(Dataset entries)
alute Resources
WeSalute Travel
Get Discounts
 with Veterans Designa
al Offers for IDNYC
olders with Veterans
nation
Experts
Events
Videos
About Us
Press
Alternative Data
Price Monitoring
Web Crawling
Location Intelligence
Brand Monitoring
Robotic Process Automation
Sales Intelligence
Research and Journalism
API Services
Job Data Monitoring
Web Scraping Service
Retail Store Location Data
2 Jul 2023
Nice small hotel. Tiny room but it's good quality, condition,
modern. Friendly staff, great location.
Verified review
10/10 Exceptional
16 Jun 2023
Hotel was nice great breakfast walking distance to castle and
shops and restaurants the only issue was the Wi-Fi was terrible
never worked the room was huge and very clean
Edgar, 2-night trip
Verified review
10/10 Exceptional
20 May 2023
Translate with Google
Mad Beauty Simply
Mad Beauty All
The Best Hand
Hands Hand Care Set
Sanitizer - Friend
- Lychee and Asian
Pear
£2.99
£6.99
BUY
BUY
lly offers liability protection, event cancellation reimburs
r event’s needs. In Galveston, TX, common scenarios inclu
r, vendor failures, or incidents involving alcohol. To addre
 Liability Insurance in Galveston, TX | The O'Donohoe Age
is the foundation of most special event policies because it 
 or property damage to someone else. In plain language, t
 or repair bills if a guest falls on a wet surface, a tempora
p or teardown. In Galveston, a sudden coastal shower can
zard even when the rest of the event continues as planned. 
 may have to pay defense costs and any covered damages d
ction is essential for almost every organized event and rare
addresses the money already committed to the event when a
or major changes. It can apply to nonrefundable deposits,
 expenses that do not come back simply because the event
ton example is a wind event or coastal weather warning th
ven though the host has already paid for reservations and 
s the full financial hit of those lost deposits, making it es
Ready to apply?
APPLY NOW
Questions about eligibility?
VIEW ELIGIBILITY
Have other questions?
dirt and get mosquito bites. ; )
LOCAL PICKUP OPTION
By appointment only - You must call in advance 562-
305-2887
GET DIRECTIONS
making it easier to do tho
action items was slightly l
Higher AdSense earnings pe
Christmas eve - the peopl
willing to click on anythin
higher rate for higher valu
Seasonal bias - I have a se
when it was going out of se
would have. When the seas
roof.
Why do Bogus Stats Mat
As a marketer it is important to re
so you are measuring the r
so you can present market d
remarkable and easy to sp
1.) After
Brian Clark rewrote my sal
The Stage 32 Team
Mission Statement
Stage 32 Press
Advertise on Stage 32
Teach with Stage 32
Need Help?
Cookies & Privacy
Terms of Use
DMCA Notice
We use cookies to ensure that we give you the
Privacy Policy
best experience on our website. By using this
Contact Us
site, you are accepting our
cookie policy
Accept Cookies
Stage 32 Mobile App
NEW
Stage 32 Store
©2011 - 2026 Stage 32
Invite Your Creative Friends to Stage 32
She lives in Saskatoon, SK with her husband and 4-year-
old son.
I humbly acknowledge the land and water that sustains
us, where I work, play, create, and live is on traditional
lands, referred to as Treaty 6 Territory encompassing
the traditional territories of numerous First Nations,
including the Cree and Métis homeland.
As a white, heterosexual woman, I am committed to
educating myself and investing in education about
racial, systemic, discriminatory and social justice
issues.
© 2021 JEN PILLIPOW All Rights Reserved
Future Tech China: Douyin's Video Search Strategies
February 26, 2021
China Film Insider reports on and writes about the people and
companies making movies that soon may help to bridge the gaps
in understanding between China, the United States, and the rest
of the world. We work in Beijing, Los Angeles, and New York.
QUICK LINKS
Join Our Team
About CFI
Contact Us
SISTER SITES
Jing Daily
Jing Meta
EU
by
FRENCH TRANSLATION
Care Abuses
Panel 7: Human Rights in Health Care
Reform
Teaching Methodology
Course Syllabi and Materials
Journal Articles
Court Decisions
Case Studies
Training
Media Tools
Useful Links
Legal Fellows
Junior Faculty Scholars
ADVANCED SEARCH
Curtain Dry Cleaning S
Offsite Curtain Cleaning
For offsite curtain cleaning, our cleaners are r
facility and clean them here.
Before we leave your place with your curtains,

** PROBLEM TO SOLVE **
Using the data above, extract exactly the lines from the one that holds "Alternative Data" to the one that holds "shops and restaurants", both ends included, and no others.

** TASK OUTPUT **
Alternative Data
Price Monitoring
Web Crawling
Location Intelligence
Brand Monitoring
Robotic Process Automation
Sales Intelligence
Research and Journalism
API Services
Job Data Monitoring
Web Scraping Service
Retail Store Location Data
2 Jul 2023
Nice small hotel. Tiny room but it's good quality, condition,
modern. Friendly staff, great location.
Verified review
10/10 Exceptional
16 Jun 2023
Hotel was nice great breakfast walking distance to castle and
shops and restaurants the only issue was the Wi-Fi was terrible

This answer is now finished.